A person is standing on a weighing scale in an elevator in upward acceleration.
Let $N$ be normal reaction force exerted by the weighing scale to the person (upward).
It is known that the person will experience a normal reaction force ($N$) larger than his own weight (larger reading on the weighing scale). While $N$ is equal, but in opposite direction, to the force that the person exerts to the weighing scale due to action-reaction pair (the person and the weighing scale). That means other than the person's weight, there should be an extra force exerting to the weighing scale downward ($A$).
So $-N$ (upward)$ = mg + A$ (downward).
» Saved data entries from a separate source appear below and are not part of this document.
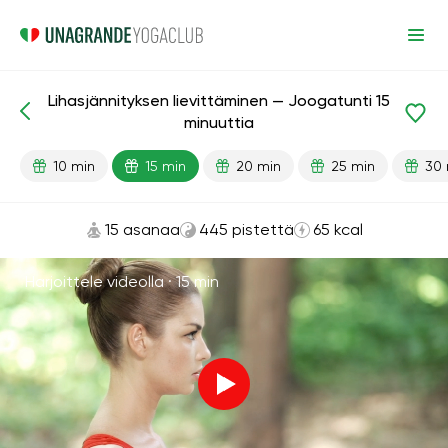
Lihasjännityksen lievittäminen — Joogatunti 15
Valmiit oppitunnit
Rentoutuminen
Stressiä lievittävä
minuuttia
10 min
15 min
20 min
25 min
30 
15 asanaa
445 pistettä
65 kcal
Harjoittele videolla ·
15 min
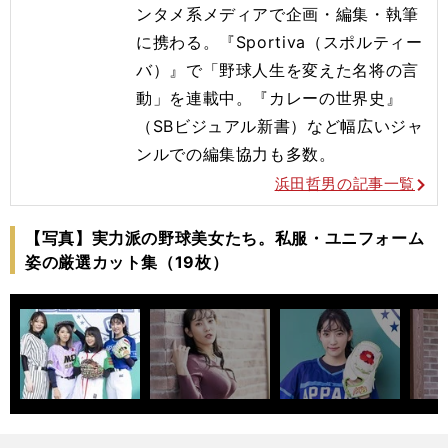
ンタメ系メディアで企画・編集・執筆
に携わる。『Sportiva（スポルティー
バ）』で「野球人生を変えた名将の言
動」を連載中。『カレーの世界史』
（SBビジュアル新書）など幅広いジャ
ンルでの編集協力も多数。
浜田哲男の記事一覧
【写真】実力派の野球美女たち。私服・ユニフォーム
姿の厳選カット集（19枚）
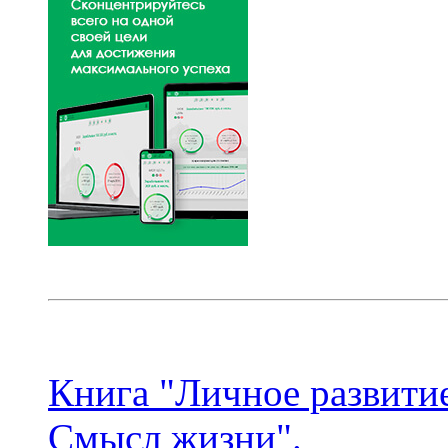
Книга "Личное развитие
Смысл жизни".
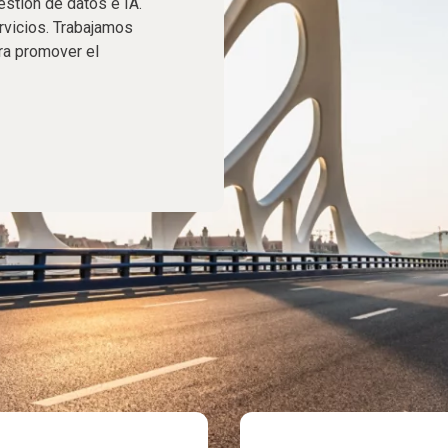
estión de datos e IA.
rvicios. Trabajamos
ra promover el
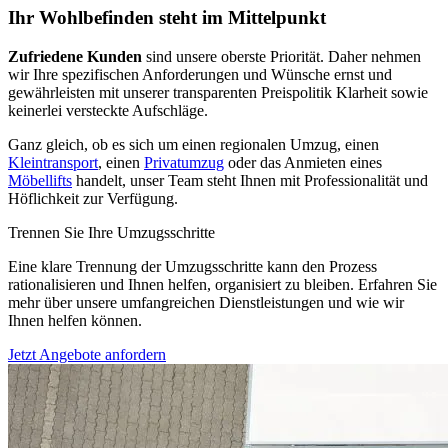
Ihr Wohlbefinden steht im Mittelpunkt
Zufriedene Kunden
sind unsere oberste Priorität. Daher nehmen
wir Ihre spezifischen Anforderungen und Wünsche ernst und
gewährleisten mit unserer transparenten Preispolitik Klarheit sowie
keinerlei versteckte Aufschläge.
Ganz gleich, ob es sich um einen regionalen Umzug, einen
Kleintransport
, einen
Privatumzug
oder das Anmieten eines
Möbellifts
handelt, unser Team steht Ihnen mit Professionalität und
Höflichkeit zur Verfügung.
Trennen Sie Ihre Umzugsschritte
Eine klare Trennung der Umzugsschritte kann den Prozess
rationalisieren und Ihnen helfen, organisiert zu bleiben. Erfahren Sie
mehr über unsere umfangreichen Dienstleistungen und wie wir
Ihnen helfen können.
Jetzt Angebote anfordern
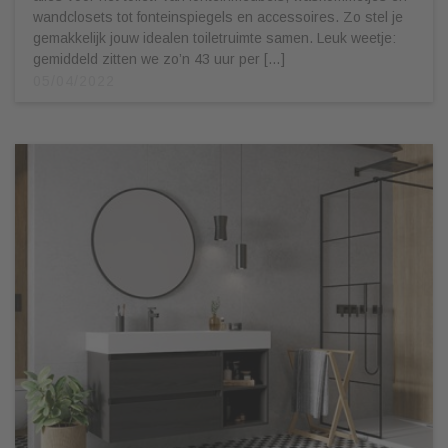
wandclosets tot fonteinspiegels en accessoires. Zo stel je
gemakkelijk jouw idealen toiletruimte samen. Leuk weetje:
gemiddeld zitten we zo’n 43 uur per […]
05/04/2022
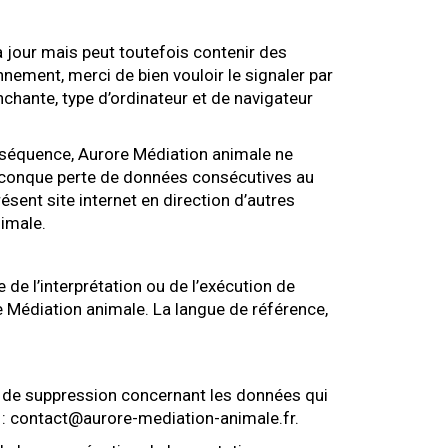
 jour mais peut toutefois contenir des
nement, merci de bien vouloir le signaler par
chante, type d’ordinateur et de navigateur
conséquence, Aurore Médiation animale ne
uelconque perte de données consécutives au
sent site internet en direction d’autres
nimale.
 de l’interprétation ou de l’exécution de
e Médiation animale. La langue de référence,
 et de suppression concernant les données qui
e : contact@aurore-mediation-animale.fr.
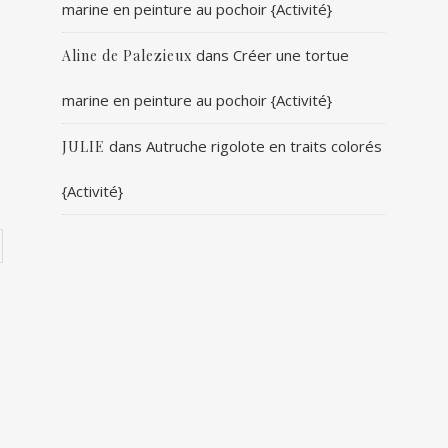
marine en peinture au pochoir {Activité}
dans
Créer une tortue
Aline de Palezieux
marine en peinture au pochoir {Activité}
dans
Autruche rigolote en traits colorés
JULIE
{Activité}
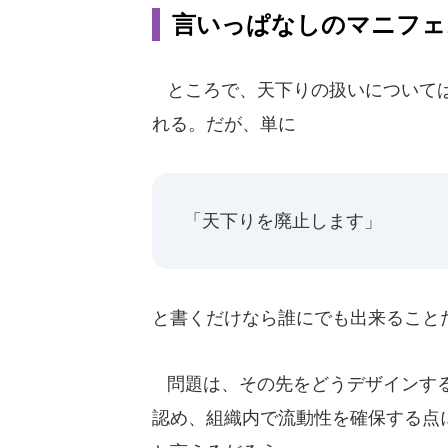
言いっぱなしのマニフェ
ところで、天下りの扱いについては
れる。だが、単に
「天下りを廃止します」
と書くだけなら誰にでも出来ること
問題は、その先をどうデザインする
認め、組織内で流動性を確保する点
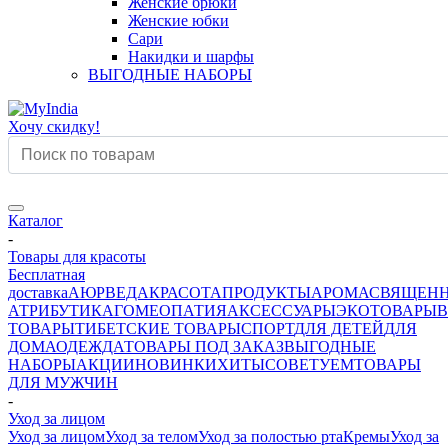
Женские брюки
Женские юбки
Сари
Накидки и шарфы
ВЫГОДНЫЕ НАБОРЫ
Хочу скидку!
Каталог
-
Товары для красоты
Бесплатная
доставка
АЮРВЕДА
КРАСОТА
ПРОДУКТЫ
АРОМА
СВЯЩЕН
АТРИБУТИКА
ГОМЕОПАТИЯ
АКСЕССУАРЫ
ЭКОТОВАРЫ
В
ТОВАРЫ
ТИБЕТСКИЕ ТОВАРЫ
СПОРТ
ДЛЯ ДЕТЕЙ
ДЛЯ
ДОМА
ОДЕЖДА
ТОВАРЫ ПОД ЗАКАЗ
ВЫГОДНЫЕ
НАБОРЫ
АКЦИИ
НОВИНКИ
ХИТЫ
СОВЕТУЕМ
ТОВАРЫ
ДЛЯ МУЖЧИН
-
Уход за лицом
Уход за лицом
Уход за телом
Уход за полостью рта
Кремы
Уход за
I can't figure out where does $A$ come from?
Best Answer
Just don't start writing equations without a complete Free-Body-Diagram(may be rough diagram) according to the frame of reference..
1)Ground Frame
Now . Newtons law. $$\sum \vec{F_{ext}}=\frac{dp}{dt}=ma(for\ constant \ mass)$$
So, $$N-mg=\sum \vec{F_{ext}}=ma$$ Where system is boy in ground's frame.
Here we equate the net external force to the acceleration of body . $ma$ is not a force it is the measure of net force which causes body to accelerate.
2)In a accelerating frame(non-inertial)
here we have to add a fictious force $-m\vec{a}$ where $\vec a$ is the acceleration of frame .
Here too $$N-mg-ma=\sum \vec{F_{ext}}=0(as \ in \ frame \ of \ elevator \ boy \ is \ at \ rest)$$ Again you get $$N-mg=ma$$